## YOUR GOAL
In the listing below, find the line holding "histopathology image of" and the line holding "staining of normal". Write out those two lines and all lines between, exactly, and nothing more.

------------

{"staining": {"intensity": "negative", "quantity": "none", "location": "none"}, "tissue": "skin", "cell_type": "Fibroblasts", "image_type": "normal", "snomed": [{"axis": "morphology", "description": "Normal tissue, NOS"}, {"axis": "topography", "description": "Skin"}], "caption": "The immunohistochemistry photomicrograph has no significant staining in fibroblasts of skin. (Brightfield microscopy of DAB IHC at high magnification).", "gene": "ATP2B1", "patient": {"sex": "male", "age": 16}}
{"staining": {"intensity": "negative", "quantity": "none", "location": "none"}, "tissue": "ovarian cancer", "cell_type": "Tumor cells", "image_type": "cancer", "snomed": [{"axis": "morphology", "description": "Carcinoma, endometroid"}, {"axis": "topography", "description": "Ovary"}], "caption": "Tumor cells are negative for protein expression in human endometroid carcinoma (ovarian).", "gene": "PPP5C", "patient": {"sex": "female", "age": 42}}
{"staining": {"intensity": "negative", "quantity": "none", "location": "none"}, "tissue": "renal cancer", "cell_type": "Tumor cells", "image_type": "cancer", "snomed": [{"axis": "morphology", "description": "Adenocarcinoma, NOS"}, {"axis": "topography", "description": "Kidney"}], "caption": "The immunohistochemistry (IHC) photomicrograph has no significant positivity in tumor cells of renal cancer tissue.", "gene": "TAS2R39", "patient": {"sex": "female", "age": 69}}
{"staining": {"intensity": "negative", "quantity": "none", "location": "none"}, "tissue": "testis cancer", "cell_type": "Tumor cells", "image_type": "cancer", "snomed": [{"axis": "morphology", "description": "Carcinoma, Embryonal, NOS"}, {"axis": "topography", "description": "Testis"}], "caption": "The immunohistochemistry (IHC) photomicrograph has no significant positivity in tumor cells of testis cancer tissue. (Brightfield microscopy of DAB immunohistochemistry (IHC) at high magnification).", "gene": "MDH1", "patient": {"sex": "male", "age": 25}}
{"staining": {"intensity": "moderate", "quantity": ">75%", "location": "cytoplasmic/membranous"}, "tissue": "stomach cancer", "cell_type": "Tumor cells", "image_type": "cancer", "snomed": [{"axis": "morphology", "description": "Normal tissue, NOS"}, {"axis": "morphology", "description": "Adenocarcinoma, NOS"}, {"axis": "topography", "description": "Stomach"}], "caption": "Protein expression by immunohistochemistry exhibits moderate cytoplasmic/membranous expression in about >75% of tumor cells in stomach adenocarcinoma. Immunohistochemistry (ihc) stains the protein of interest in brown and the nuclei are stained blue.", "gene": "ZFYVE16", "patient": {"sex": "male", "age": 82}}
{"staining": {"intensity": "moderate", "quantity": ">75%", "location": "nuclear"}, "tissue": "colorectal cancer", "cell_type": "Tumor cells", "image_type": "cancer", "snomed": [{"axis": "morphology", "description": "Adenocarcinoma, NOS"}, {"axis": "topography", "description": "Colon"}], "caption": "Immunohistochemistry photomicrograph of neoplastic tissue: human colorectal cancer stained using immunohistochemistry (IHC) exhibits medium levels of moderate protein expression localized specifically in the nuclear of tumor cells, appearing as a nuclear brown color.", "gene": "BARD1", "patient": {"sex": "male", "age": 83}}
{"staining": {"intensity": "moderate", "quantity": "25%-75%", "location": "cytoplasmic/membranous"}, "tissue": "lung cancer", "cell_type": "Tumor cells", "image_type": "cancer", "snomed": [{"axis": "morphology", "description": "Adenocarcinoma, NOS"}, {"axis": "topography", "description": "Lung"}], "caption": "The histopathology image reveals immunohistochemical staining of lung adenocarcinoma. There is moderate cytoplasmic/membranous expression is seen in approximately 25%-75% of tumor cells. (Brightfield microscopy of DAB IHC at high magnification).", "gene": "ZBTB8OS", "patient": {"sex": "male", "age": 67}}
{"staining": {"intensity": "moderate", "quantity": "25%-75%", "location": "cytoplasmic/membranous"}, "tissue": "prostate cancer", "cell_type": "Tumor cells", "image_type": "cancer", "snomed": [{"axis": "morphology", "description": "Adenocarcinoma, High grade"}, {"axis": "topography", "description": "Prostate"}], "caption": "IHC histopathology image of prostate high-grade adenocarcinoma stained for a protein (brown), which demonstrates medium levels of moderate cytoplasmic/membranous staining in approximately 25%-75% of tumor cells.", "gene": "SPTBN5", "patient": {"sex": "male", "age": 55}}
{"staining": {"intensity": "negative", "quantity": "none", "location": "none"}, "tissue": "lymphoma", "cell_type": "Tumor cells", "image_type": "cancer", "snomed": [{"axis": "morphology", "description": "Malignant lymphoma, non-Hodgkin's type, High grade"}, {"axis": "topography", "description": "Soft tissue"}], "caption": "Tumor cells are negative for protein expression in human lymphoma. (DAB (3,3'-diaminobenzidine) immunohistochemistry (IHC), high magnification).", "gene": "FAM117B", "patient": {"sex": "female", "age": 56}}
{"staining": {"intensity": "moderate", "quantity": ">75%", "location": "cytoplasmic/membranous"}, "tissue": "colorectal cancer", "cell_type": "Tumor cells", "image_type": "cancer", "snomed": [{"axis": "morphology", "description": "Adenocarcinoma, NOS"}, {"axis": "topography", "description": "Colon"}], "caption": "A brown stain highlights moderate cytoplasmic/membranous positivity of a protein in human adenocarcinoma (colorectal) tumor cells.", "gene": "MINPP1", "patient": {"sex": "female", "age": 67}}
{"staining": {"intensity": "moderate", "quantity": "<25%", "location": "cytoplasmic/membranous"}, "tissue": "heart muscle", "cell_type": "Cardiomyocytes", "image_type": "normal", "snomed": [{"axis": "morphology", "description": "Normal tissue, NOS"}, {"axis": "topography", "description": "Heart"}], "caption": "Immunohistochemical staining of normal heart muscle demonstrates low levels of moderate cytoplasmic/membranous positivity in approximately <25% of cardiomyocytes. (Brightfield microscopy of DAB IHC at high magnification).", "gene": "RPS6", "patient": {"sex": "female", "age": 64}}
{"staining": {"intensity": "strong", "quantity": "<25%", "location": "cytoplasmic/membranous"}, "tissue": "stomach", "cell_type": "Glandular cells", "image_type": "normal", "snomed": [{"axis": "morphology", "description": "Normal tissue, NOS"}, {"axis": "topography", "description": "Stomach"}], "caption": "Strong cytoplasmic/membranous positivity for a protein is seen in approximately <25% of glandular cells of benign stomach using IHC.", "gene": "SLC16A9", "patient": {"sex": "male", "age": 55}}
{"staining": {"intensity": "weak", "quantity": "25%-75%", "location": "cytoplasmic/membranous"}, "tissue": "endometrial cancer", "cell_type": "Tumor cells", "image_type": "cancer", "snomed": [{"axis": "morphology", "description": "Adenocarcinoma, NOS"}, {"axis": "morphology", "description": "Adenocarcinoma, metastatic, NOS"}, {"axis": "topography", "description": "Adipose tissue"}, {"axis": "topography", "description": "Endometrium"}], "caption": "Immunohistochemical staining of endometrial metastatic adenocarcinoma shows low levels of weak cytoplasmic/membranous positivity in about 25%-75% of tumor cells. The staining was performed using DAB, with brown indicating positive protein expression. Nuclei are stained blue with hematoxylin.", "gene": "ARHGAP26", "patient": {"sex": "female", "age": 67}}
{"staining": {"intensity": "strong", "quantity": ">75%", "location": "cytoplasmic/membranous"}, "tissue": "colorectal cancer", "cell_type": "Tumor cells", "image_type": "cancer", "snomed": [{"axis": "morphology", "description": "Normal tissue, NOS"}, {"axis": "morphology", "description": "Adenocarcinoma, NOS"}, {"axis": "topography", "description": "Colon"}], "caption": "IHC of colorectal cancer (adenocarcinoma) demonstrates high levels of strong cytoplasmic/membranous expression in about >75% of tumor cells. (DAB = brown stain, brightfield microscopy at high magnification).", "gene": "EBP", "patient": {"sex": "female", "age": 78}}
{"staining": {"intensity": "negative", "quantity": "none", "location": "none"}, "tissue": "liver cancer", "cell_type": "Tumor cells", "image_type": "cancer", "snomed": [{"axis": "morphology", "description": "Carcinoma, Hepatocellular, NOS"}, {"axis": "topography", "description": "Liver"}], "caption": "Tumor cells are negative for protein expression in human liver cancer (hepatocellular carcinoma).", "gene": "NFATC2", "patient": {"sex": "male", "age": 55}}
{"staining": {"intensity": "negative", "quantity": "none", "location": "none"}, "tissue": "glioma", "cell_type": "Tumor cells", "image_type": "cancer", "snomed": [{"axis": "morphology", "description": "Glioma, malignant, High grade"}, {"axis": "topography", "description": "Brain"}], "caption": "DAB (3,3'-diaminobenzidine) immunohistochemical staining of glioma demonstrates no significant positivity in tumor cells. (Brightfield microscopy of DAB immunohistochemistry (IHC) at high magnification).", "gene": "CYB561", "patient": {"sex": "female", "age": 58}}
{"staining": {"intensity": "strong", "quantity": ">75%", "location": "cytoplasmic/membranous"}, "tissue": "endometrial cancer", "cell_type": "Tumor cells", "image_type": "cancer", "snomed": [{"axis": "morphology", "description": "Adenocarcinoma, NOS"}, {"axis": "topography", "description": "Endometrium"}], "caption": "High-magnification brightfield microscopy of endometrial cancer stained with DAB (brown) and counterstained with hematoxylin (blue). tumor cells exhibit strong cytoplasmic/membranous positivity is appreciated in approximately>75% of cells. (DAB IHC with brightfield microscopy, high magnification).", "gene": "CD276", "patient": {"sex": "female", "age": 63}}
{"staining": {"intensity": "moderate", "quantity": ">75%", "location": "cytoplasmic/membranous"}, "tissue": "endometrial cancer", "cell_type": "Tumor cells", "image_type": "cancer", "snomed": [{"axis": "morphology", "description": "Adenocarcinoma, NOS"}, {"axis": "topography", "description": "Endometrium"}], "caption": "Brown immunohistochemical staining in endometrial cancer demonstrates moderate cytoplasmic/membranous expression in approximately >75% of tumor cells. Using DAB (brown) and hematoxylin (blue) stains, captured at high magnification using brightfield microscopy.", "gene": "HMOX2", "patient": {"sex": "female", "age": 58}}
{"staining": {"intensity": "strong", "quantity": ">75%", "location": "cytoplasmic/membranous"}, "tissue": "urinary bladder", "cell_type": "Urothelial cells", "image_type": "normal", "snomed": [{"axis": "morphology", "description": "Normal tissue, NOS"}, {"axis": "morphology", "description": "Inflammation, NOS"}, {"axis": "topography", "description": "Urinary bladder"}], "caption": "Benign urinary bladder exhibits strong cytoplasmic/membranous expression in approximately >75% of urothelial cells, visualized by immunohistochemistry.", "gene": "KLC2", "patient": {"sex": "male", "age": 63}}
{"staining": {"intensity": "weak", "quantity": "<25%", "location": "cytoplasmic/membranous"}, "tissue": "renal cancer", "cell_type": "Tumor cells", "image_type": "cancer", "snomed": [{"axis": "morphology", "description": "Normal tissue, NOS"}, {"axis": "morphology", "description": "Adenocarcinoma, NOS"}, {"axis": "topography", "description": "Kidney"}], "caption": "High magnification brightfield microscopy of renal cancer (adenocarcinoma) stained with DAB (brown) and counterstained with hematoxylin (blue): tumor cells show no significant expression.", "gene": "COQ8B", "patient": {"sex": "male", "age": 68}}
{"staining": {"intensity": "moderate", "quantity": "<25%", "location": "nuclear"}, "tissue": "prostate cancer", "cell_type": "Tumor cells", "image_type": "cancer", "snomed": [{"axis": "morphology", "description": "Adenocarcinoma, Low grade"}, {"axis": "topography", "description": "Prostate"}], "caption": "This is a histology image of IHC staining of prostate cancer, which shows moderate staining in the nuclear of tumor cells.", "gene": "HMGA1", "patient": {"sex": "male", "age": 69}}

------------

## RESPONSE TO THIS TASK
{"staining": {"intensity": "moderate", "quantity": "25%-75%", "location": "cytoplasmic/membranous"}, "tissue": "prostate cancer", "cell_type": "Tumor cells", "image_type": "cancer", "snomed": [{"axis": "morphology", "description": "Adenocarcinoma, High grade"}, {"axis": "topography", "description": "Prostate"}], "caption": "IHC histopathology image of prostate high-grade adenocarcinoma stained for a protein (brown), which demonstrates medium levels of moderate cytoplasmic/membranous staining in approximately 25%-75% of tumor cells.", "gene": "SPTBN5", "patient": {"sex": "male", "age": 55}}
{"staining": {"intensity": "negative", "quantity": "none", "location": "none"}, "tissue": "lymphoma", "cell_type": "Tumor cells", "image_type": "cancer", "snomed": [{"axis": "morphology", "description": "Malignant lymphoma, non-Hodgkin's type, High grade"}, {"axis": "topography", "description": "Soft tissue"}], "caption": "Tumor cells are negative for protein expression in human lymphoma. (DAB (3,3'-diaminobenzidine) immunohistochemistry (IHC), high magnification).", "gene": "FAM117B", "patient": {"sex": "female", "age": 56}}
{"staining": {"intensity": "moderate", "quantity": ">75%", "location": "cytoplasmic/membranous"}, "tissue": "colorectal cancer", "cell_type": "Tumor cells", "image_type": "cancer", "snomed": [{"axis": "morphology", "description": "Adenocarcinoma, NOS"}, {"axis": "topography", "description": "Colon"}], "caption": "A brown stain highlights moderate cytoplasmic/membranous positivity of a protein in human adenocarcinoma (colorectal) tumor cells.", "gene": "MINPP1", "patient": {"sex": "female", "age": 67}}
{"staining": {"intensity": "moderate", "quantity": "<25%", "location": "cytoplasmic/membranous"}, "tissue": "heart muscle", "cell_type": "Cardiomyocytes", "image_type": "normal", "snomed": [{"axis": "morphology", "description": "Normal tissue, NOS"}, {"axis": "topography", "description": "Heart"}], "caption": "Immunohistochemical staining of normal heart muscle demonstrates low levels of moderate cytoplasmic/membranous positivity in approximately <25% of cardiomyocytes. (Brightfield microscopy of DAB IHC at high magnification).", "gene": "RPS6", "patient": {"sex": "female", "age": 64}}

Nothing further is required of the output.